Supreme Court on Monday has heard a number of petitions, including those filed by DMK MP Tiruchi Siva, RJD MP Manoj K Jha, who has challenged the constitutional validity of the three farm laws, passed by the Centre along with the plea to remove protesting farmers.

A bench headed by Chief Justice SA Bobde said, “What is going on? States are rebelling against your laws”.
“We don’t want to make any stray observations on your negotiations but we are extremely disappointed with the process,” said the bench. The bench also comprised of Justices A S Bopanna and V Ramasubramanian.
“The Court cannot stay legislation unless it finds that the law is passed without legislative competence and the law violates fundamental rights,” Attorney General KK Venugopal said. “We have asked in the last hearing but no answer. The situation has gone worse. People have committed suicide. Why are the old and the women part of the agitation in this weather?” the Chief Justice questioned the government.

The 8th round of talks between the Central Government and the farmer unions on January 7 didn’t come to any judgment as the Centre ruled out repealing the controversial laws while the farmer leaders said they are ready to fight till death and their ‘Ghar waapsi’ will happen only after ‘law waapsi’. After the eighth round of talks, Agriculture Minister Narendra Singh Tomar had said no decision could be reached as the farmer leaders did not present alternatives to their demand for the repeal of the laws.
On Saturday, a farmers’ body, Consortium of Indian Farmers Associations (CIFA), moved the top court in support of the three laws and sought impleadment in the matter.

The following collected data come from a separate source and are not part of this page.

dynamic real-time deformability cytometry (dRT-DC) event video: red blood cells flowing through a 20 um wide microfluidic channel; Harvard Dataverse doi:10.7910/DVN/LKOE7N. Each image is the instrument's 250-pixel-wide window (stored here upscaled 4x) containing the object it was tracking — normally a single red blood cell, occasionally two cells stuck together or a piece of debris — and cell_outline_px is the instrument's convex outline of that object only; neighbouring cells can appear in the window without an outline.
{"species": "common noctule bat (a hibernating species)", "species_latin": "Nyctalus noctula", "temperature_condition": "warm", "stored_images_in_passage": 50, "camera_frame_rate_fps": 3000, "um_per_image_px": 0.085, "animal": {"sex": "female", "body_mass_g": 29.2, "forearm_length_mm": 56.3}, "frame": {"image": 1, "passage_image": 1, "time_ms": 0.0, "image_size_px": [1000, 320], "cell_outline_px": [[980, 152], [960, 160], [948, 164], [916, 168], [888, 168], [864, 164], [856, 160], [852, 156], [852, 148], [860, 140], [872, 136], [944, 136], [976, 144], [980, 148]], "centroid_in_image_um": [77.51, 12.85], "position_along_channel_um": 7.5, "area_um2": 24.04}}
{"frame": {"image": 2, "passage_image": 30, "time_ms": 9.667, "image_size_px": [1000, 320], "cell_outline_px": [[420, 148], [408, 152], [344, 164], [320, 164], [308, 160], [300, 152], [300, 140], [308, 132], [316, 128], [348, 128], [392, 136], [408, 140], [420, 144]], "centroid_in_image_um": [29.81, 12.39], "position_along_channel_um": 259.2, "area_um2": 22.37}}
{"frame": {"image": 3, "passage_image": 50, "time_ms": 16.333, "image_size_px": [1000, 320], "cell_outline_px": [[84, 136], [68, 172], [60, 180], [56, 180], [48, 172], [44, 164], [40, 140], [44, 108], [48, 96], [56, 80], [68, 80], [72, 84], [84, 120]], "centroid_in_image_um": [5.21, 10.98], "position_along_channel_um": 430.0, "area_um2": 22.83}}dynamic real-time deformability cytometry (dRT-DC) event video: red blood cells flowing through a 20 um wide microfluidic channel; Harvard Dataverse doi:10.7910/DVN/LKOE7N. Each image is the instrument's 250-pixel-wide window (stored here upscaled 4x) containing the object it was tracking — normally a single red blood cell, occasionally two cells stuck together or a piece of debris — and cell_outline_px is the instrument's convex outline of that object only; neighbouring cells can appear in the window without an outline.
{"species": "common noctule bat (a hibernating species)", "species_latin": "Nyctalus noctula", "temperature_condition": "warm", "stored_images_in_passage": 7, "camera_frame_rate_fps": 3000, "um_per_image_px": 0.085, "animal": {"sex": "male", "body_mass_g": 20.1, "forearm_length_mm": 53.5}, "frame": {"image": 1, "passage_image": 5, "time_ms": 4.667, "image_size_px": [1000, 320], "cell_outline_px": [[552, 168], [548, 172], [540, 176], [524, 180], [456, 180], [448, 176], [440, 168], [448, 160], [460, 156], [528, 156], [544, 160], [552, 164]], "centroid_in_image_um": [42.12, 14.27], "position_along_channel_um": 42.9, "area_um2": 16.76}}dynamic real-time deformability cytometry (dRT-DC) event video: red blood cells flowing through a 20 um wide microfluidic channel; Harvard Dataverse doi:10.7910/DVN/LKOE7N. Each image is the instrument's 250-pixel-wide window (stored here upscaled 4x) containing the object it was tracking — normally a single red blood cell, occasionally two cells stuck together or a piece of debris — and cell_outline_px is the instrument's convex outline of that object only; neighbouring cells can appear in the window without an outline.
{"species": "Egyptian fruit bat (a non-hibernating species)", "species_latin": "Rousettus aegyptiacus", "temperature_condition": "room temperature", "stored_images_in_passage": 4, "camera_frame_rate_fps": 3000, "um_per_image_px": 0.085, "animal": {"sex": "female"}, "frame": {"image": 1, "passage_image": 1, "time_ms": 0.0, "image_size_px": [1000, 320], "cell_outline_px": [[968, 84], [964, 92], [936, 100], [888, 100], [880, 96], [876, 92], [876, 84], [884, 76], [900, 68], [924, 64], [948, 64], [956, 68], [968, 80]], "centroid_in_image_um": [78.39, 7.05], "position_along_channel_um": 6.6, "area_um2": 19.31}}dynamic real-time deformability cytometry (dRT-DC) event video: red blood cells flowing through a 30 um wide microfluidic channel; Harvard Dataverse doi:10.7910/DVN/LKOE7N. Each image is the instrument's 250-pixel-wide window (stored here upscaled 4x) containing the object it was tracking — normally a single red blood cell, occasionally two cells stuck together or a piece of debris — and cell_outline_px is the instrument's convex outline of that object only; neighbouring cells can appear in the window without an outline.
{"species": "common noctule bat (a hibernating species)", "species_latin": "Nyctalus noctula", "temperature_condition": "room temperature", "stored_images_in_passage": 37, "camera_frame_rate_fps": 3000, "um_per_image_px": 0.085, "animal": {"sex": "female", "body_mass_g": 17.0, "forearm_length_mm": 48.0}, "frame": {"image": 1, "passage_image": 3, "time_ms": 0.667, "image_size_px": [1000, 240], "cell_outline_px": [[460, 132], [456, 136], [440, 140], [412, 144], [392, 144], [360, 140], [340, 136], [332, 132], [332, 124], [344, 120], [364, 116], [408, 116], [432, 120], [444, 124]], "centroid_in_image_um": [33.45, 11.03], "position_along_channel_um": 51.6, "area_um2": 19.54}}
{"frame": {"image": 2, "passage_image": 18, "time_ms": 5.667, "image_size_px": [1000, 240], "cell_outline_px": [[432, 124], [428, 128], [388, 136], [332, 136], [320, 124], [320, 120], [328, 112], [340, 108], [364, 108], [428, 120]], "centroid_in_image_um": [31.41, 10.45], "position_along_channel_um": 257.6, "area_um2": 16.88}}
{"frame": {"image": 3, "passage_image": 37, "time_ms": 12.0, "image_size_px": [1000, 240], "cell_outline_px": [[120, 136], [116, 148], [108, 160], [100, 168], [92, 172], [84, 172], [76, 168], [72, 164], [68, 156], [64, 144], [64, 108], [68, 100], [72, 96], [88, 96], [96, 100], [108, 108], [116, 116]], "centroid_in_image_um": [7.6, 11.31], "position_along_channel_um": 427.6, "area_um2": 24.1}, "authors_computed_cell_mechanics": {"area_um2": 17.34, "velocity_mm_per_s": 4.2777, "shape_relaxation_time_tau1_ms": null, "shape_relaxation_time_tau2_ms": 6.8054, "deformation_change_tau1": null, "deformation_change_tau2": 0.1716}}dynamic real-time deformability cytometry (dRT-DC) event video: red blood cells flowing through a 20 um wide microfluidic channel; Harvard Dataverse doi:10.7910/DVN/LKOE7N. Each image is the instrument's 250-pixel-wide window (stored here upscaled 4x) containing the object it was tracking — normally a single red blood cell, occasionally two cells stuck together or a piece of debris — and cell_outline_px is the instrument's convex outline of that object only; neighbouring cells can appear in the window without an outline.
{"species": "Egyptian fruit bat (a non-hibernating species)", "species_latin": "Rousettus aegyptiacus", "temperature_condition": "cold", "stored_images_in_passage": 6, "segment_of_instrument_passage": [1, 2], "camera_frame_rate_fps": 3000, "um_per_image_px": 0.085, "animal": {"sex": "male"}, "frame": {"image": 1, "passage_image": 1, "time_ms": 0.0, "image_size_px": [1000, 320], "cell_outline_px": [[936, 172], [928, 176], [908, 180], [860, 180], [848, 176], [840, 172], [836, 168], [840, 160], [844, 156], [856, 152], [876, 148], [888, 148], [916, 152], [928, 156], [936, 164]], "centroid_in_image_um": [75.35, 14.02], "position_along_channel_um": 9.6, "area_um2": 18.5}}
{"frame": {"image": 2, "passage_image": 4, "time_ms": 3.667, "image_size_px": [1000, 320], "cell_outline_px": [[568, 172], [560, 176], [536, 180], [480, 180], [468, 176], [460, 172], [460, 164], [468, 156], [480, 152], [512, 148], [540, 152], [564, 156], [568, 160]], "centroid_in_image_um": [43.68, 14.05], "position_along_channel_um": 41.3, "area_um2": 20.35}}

There is no improvement on the ground regarding farmers’ protests, was told by the Centre on the last date of hearing that “healthy discussions” were going on between the government and the unions over all the issues and there was a good chance that both sides may come to a conclusion in the near future.

The court urged the center to set up a committee and added: “If the government is not doing it on its own, hold the implementation, we will say.”

Mr. Venugopal also sought to highlight that “only farmers from two or three states are protesting”, that there was no participation from southern or western India. The farmers say they will accept nothing less than the government canceling the laws, which is believed by them that will kill their guaranteed earnings and benefit only the corporates. They have refused to agree to the central government’s argument that the laws will bring long-delayed reforms in the agriculture sector by doing away with middlemen and allowing farmers to sell anywhere in the country.

The protesting farmers have expressed their anxiety that the new laws would pave the way for eliminating the safety cushion of Minimum Support Price and do away with the mandi system, leaving them dependent for their limited earnings on the big corporates.